Most of the low-level components of the application that deal with application lifecycle and monitoring are common across applications. A minimal framework dealing with the lifecycle management will hide and abstract away such duplications. This will standardize the PaaS and load balancer interfaces and allows developers to focus on their concern (application logic) and dramatically reduces the variation of scripts and configuration needed to support the applications.

  1. Thin Platform

We realize the emergence of the thin platform and try to keep squbs as lightweight and non-imposing as possible. As a result, we have squbs-unicomplex which is the core container in charge of bootstrapping and managing the state and lifecycle of the runtime. It pulls in virtually no dependency beyond Scala and Akka and does not impose further requirements or frameworks on the developer. Any other framework can be included by the developer as needed.

Common Questions/Concerns from Akka Developers

Developer: I want to start from my own main

squbs: How do you wish to start supporting infrastructure such as admin consoles? Mixing in creates a compile-time dependency as well as developer awareness and violates both separation of concerns and loose coupling.

Developer: I will call the initializers for all the infrastructure

squbs: So you need both the dependency in your build definition as well as modifying the application to call into initialization code? This violates separation of concerns, loose coupling, and DRY.

Developer: We can provide lifecycle scripts how to start our application.

squbs: This means we need a separate lifecycle scripts for each application. This would be duplication of effort to have different scripts for each application?

Developer: We need to write our own health check page.

squbs: Having standardized admin cube allows all squbs applications to be viewed similarly.

Developer: We would need to configure PaaS and Load Balancer for the application.

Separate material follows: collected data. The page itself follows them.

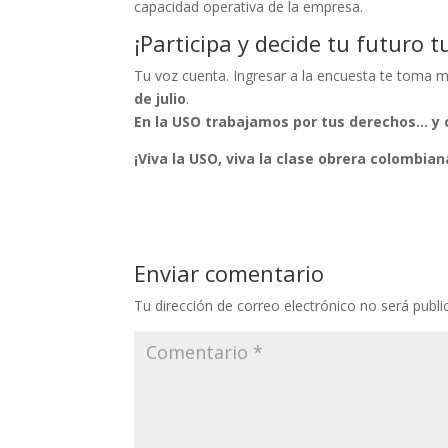
capacidad operativa de la empresa.
¡Participa y decide tu futuro t
Tu voz cuenta. Ingresar a la encuesta te toma me
de julio
.
En la USO trabajamos por tus derechos… y c
¡Viva la USO, viva la clase obrera colombian
Enviar comentario
Tu dirección de correo electrónico no será publi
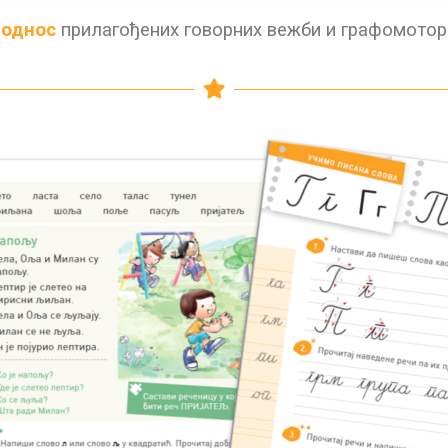
 однос
прилагођених говорних вежби и графомотор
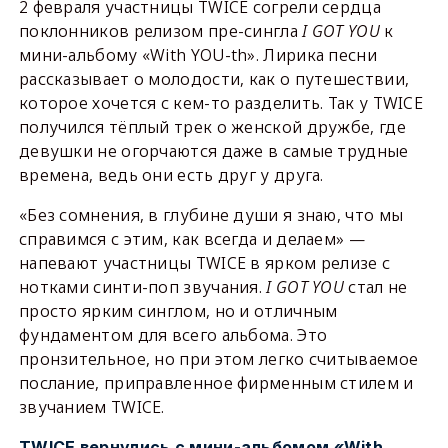
2 февраля участницы TWICE согрели сердца
поклонников релизом пре-сингла
I GOT YOU
к
мини-альбому «With YOU-th». Лирика песни
рассказывает о молодости, как о путешествии,
которое хочется с кем-то разделить. Так у TWICE
получился тёплый трек о женской дружбе, где
девушки не огорчаются даже в самые трудные
времена, ведь они есть друг у друга.
«Без сомнения, в глубине души я знаю, что мы
справимся с этим, как всегда и делаем» —
напевают участницы TWICE в ярком релизе с
нотками синти-поп звучания.
I GOT YOU
стал не
просто ярким синглом, но и отличным
фундаментом для всего альбома. Это
пронзительное, но при этом легко считываемое
послание, приправленное фирменным стилем и
звучанием TWICE.
TWICE вернулись с мини-альбомом «With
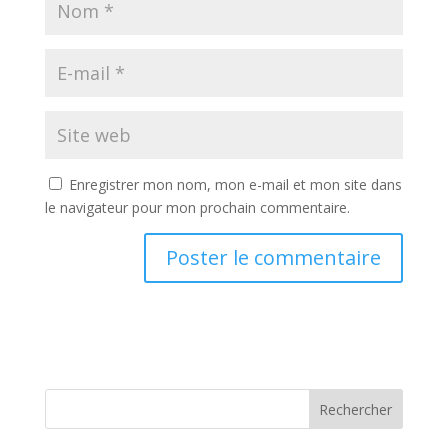
Enregistrer mon nom, mon e-mail et mon site dans
le navigateur pour mon prochain commentaire.
Rechercher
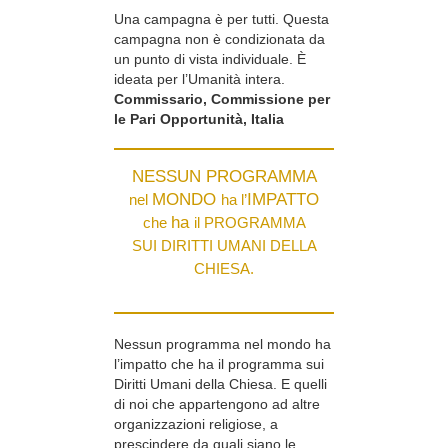
Una campagna è per tutti. Questa
campagna non è condizionata da
un punto di vista individuale. È
ideata per l’Umanità intera.
Commissario, Commissione per
le Pari Opportunità, Italia
NESSUN PROGRAMMA
MONDO
IMPATTO
nel
ha l’
ha
che
il PROGRAMMA
SUI DIRITTI UMANI DELLA
CHIESA.
Nessun programma nel mondo ha
l’impatto che ha il programma sui
Diritti Umani della Chiesa. E quelli
di noi che appartengono ad altre
organizzazioni religiose, a
prescindere da quali siano le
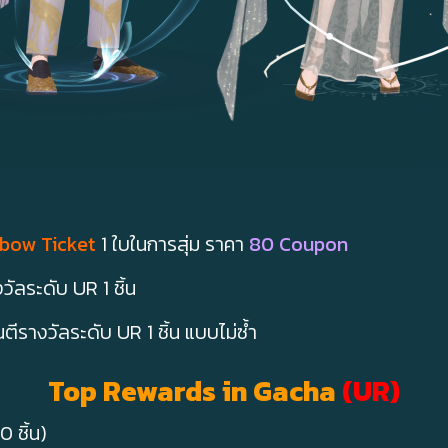
bow Ticket
1 ใบในการสุ่ม ราคา
80 Coupon
งวัลระดับ UR 1 ชิ้น
นตีรางวัลระดับ UR 1 ชิ้น แบบไม่ซ้ำ
Top Rewards in Gacha
(UR)
 ชิ้น)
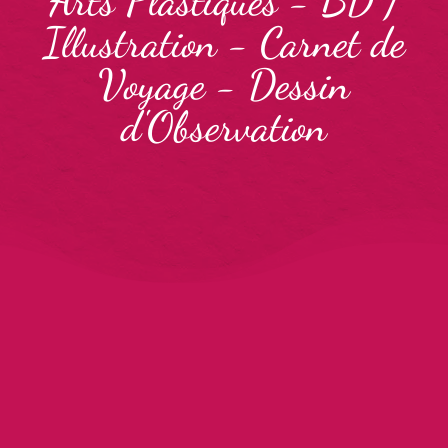
Arts Plastiques
-
BD /
Illustration
-
Carnet de
Voyage
-
Dessin
d'Observation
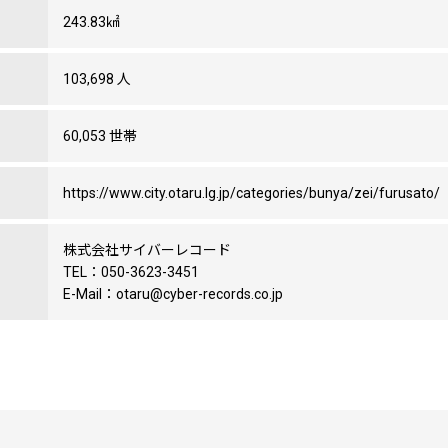
243.83㎢
103,698 人
60,053 世帯
https://www.city.otaru.lg.jp/categories/bunya/zei/furusato/
株式会社サイバーレコード
TEL：050-3623-3451
E-Mail：otaru@cyber-records.co.jp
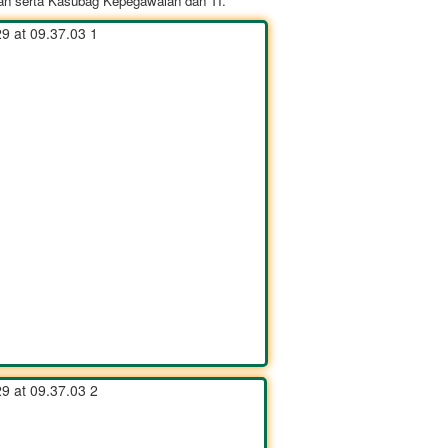
n serta Kasubag Kepegawaian dan TI.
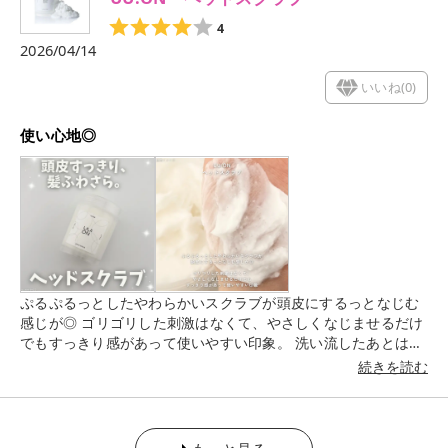
4
2026/04/14
いいね(
0
)
使い心地◎
ぷるぷるっとしたやわらかいスクラブが頭皮にするっとなじむ
感じが◎ ゴリゴリした刺激はなくて、やさしくなじませるだけ
でもすっきり感があって使いやすい印象。 洗い流したあとは頭
皮が軽くなったような感覚で、髪もふんわり仕上がる感じが良
続きを読む
かったです😌 ホワイトティーっぽい香りもほんのりで強すぎ
ず、さっぱりしつつリラックスできる感じがちょうど良く、使
い心地が軽やかだから、気分転換したい日にもぴったりだなと
思いました◎ 是非チェックしてみてください✔✔ *使用感など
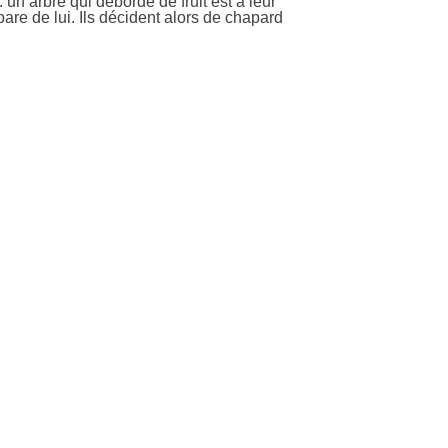
: un arbre qui déborde de fruit est à leur
pare de lui. Ils décident alors de chapard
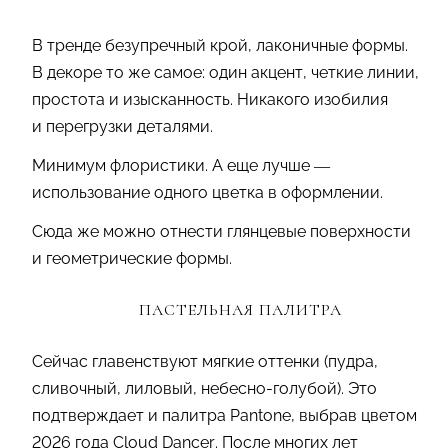
В тренде безупречный крой, лаконичные формы.
В декоре то же самое: один акцент, четкие линии,
простота и изысканность. Никакого изобилия
и перегрузки деталями.
Минимум флористики. А еще лучше —
использование одного цветка в оформлении.
Сюда же можно отнести глянцевые поверхности
и геометрические формы.
ПАСТЕЛЬНАЯ ПАЛИТРА
Сейчас главенствуют мягкие оттенки (пудра,
сливочный, лиловый, небесно-голубой). Это
подтверждает и палитра Pantone, выбрав цветом
2026 года Cloud Dancer. После многих лет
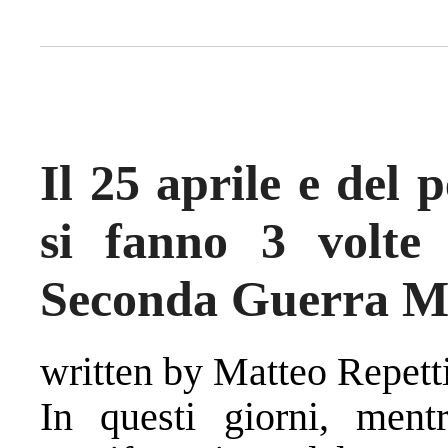
Il 25 aprile e del 
si fanno 3 volt
Seconda Guerra M
written by Matteo Repett
In questi giorni, ment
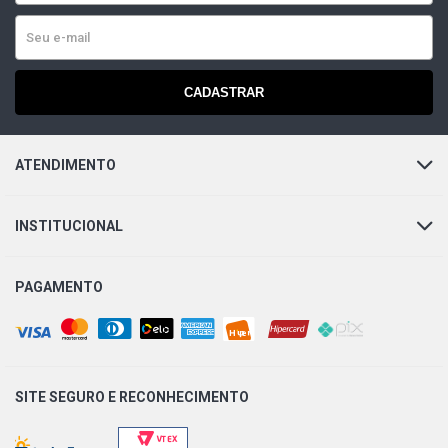
CADASTRAR
ATENDIMENTO
INSTITUCIONAL
PAGAMENTO
SITE SEGURO E
RECONHECIMENTO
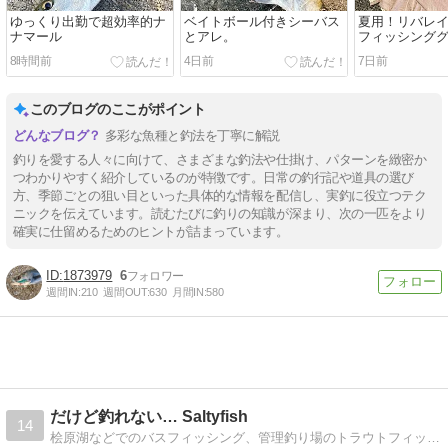
ゆっくり出勤で超効率的ナ
ベイトボール付きシーバス
夏用！リバレイ
ナマール
とアレ。
フィッシング
8時間前
4日前
7日前
このブログのここがポイント
多彩な魚種と釣法を丁寧に解説
釣りを愛する人々に向けて、さまざまな釣法や仕掛け、パターンを緻密か
つわかりやすく紹介しているのが特徴です。日常の釣行記や道具の選び
方、季節ごとの狙い目といった具体的な情報を配信し、実釣に役立つテク
ニックを伝えています。読むたびに釣りの知識が深まり、次の一匹をより
確実に仕留めるためのヒントが詰まっています。
1873979
6
週間IN:
210
週間OUT:
630
月間IN:
580
だけど釣れない… Saltyfish
14
桧原湖などでのバスフィッシング、管理釣り場のトラウトフィッシング、自然のこと、生き物のこと、町のことなどを写真や動画とともにアップしています。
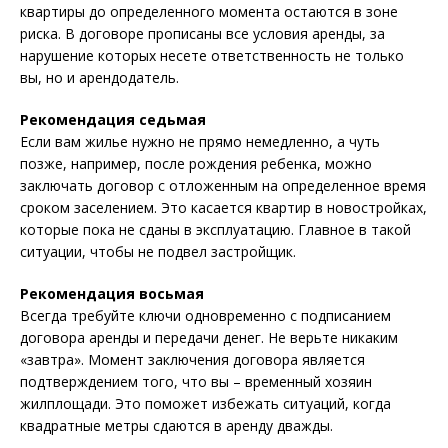
квартиры до определенного момента остаются в зоне
риска. В договоре прописаны все условия аренды, за
нарушение которых несете ответственность не только
вы, но и арендодатель.
Рекомендация седьмая
Если вам жилье нужно не прямо немедленно, а чуть
позже, например, после рождения ребенка, можно
заключать договор с отложенным на определенное время
сроком заселением. Это касается квартир в новостройках,
которые пока не сданы в эксплуатацию. Главное в такой
ситуации, чтобы не подвел застройщик.
Рекомендация восьмая
Всегда требуйте ключи одновременно с подписанием
договора аренды и передачи денег. Не верьте никаким
«завтра». Момент заключения договора является
подтверждением того, что вы – временный хозяин
жилплощади. Это поможет избежать ситуаций, когда
квадратные метры сдаются в аренду дважды.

squbs: We should not need to have separate configurations for each application. We should not maintain these many configurations, one per application. This is duplication of effort. We would not achieve separation of concern with this. Should we not standardize?

squbs: How should a unified cloud management/PaaS environment cleanly shut down the application such as at flex-up or flex-down?

Developer: Call my shutdown script

squbs: How do you make sure the shutdown script gracefully terminates the process without causing any state and data corruption?

Developer: We take care of graceful shutdown of the application.

squbs: So each application will have to take care of this themselves. Shutdown is not trivial. What if there are bugs in the shutdown process. This is best handled by standard scripts, separate from the application and will avoid both duplication of efforts as well as separation of concerns.